Gafà fait valoir que l'opération a permis d'éviter une crise nationale et que, à toutes fins utiles, elle ne diffère pas beaucoup de la politique menée par l'Union européenne. En outre, selon lui, son action a « sauvé la vie de femmes enceintes et d'enfants » qui risquaient de se noyer en mer. La question de savoir si la Libye a obtenu quelque chose en échange de son séjour chez les migrants n'a pas encore été révélée, bien que Gafà le nie, faisant allusion au fait que son pays a aidé à évacuer plus d'une centaine de blessés lors de l'attentat à la bombe de l'aéroport de Mitiga en 2014. À l'époque, le fonctionnaire faisait déjà l'objet d'une enquête pour trafic présumé de visas médicaux. C'est donc Malte qui, d'une manière ou d'une autre, a profité de cette faveur.

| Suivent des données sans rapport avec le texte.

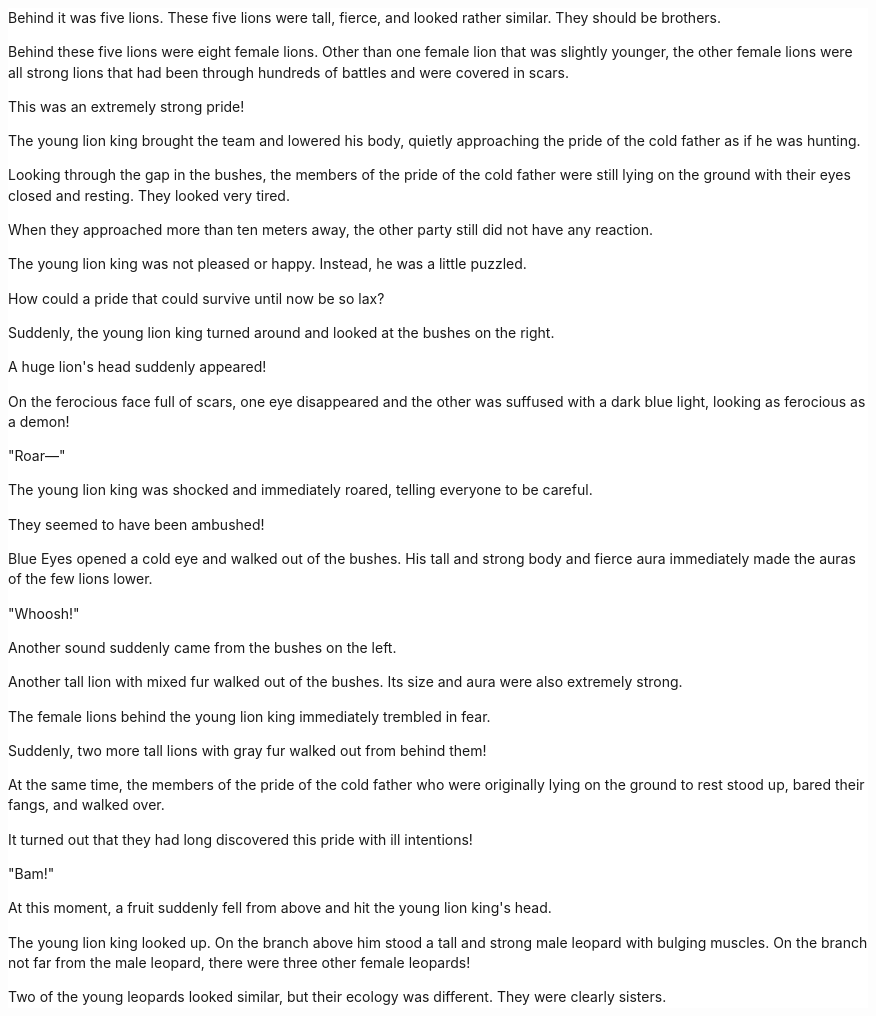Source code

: Behind it was five lions. These five lions were tall, fierce, and looked rather similar. They should be brothers.

Behind these five lions were eight female lions. Other than one female lion that was slightly younger, the other female lions were all strong lions that had been through hundreds of battles and were covered in scars.

This was an extremely strong pride\!

The young lion king brought the team and lowered his body, quietly approaching the pride of the cold father as if he was hunting.

Looking through the gap in the bushes, the members of the pride of the cold father were still lying on the ground with their eyes closed and resting. They looked very tired.

When they approached more than ten meters away, the other party still did not have any reaction.

The young lion king was not pleased or happy. Instead, he was a little puzzled.

How could a pride that could survive until now be so lax?

Suddenly, the young lion king turned around and looked at the bushes on the right.

A huge lion's head suddenly appeared\!

On the ferocious face full of scars, one eye disappeared and the other was suffused with a dark blue light, looking as ferocious as a demon\!

"Roar—"

The young lion king was shocked and immediately roared, telling everyone to be careful.

They seemed to have been ambushed\!

Blue Eyes opened a cold eye and walked out of the bushes. His tall and strong body and fierce aura immediately made the auras of the few lions lower.

"Whoosh\!"

Another sound suddenly came from the bushes on the left.

Another tall lion with mixed fur walked out of the bushes. Its size and aura were also extremely strong.

The female lions behind the young lion king immediately trembled in fear.

Suddenly, two more tall lions with gray fur walked out from behind them\!

At the same time, the members of the pride of the cold father who were originally lying on the ground to rest stood up, bared their fangs, and walked over.

It turned out that they had long discovered this pride with ill intentions\!

"Bam\!"

At this moment, a fruit suddenly fell from above and hit the young lion king's head.

The young lion king looked up. On the branch above him stood a tall and strong male leopard with bulging muscles. On the branch not far from the male leopard, there were three other female leopards\!

Two of the young leopards looked similar, but their ecology was different. They were clearly sisters.
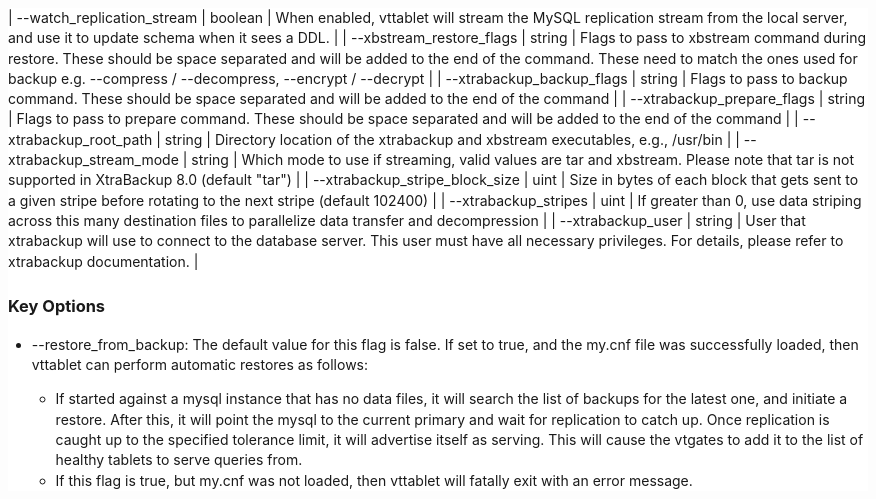 | --watch_replication_stream                                       | boolean       | When enabled, vttablet will stream the MySQL replication stream from the local server, and use it to update schema when it sees a DDL.                                                                                                                                                                                                                                                                                                                                                                     |
| --xbstream_restore_flags                                         | string        | Flags to pass to xbstream command during restore. These should be space separated and will be added to the end of the command. These need to match the ones used for backup e.g. --compress / --decompress, --encrypt / --decrypt                                                                                                                                                                                                                                                                          |
| --xtrabackup_backup_flags                                        | string        | Flags to pass to backup command. These should be space separated and will be added to the end of the command                                                                                                                                                                                                                                                                                                                                                                                               |
| --xtrabackup_prepare_flags                                       | string        | Flags to pass to prepare command. These should be space separated and will be added to the end of the command                                                                                                                                                                                                                                                                                                                                                                                              |
| --xtrabackup_root_path                                           | string        | Directory location of the xtrabackup and xbstream executables, e.g., /usr/bin                                                                                                                                                                                                                                                                                                                                                                                                                              |
| --xtrabackup_stream_mode                                         | string        | Which mode to use if streaming, valid values are tar and xbstream. Please note that tar is not supported in XtraBackup 8.0 (default "tar")                                                                                                                                                                                                                                                                                                                                                                 |
| --xtrabackup_stripe_block_size                                   | uint          | Size in bytes of each block that gets sent to a given stripe before rotating to the next stripe (default 102400)                                                                                                                                                                                                                                                                                                                                                                                           |
| --xtrabackup_stripes                                             | uint          | If greater than 0, use data striping across this many destination files to parallelize data transfer and decompression                                                                                                                                                                                                                                                                                                                                                                                     |
| --xtrabackup_user                                                | string        | User that xtrabackup will use to connect to the database server. This user must have all necessary privileges. For details, please refer to xtrabackup documentation.                                                                                                                                                                                                                                                                                                                                      |

### Key Options

* --restore_from_backup: The default value for this flag is false. If set to true, and the my.cnf file was successfully loaded, then vttablet can perform automatic restores as follows:

	* If started against a mysql instance that has no data files, it will search the list of backups for the latest one, and initiate a restore. After this, it will point the mysql to the current primary and wait for replication to catch up. Once replication is caught up to the specified tolerance limit, it will advertise itself as serving. This will cause the vtgates to add it to the list of healthy tablets to serve queries from.
	* If this flag is true, but my.cnf was not loaded, then vttablet will fatally exit with an error message.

Depuis que Valeta a fermé cette ligne de communication avec Tripoli, la situation en Libye n'a fait qu'empirer, malgré l'embargo international sur le pays. Les combats entre le gouvernement d'unité nationale (GNA) de Fayez Sarraj, reconnu par les Nations unies et soutenu sur le terrain par la Turquie et le Qatar, et l'armée nationale libyenne (LNA) du maréchal Khalifa Haftar, soutenue par la Russie, l'Arabie saoudite, l'Égypte, les Émirats arabes unis et la France, ont laissé le territoire au bord de l'effondrement.
Les deux parties négocient actuellement pour établir un cessez-le-feu durable afin de permettre le retour des personnes déplacées par la guerre dans leurs foyers et l'arrivée de l'aide humanitaire. Cependant, chaque fois qu'une trêve momentanée a été déclarée, la GNA et la LNA l'ont rompue.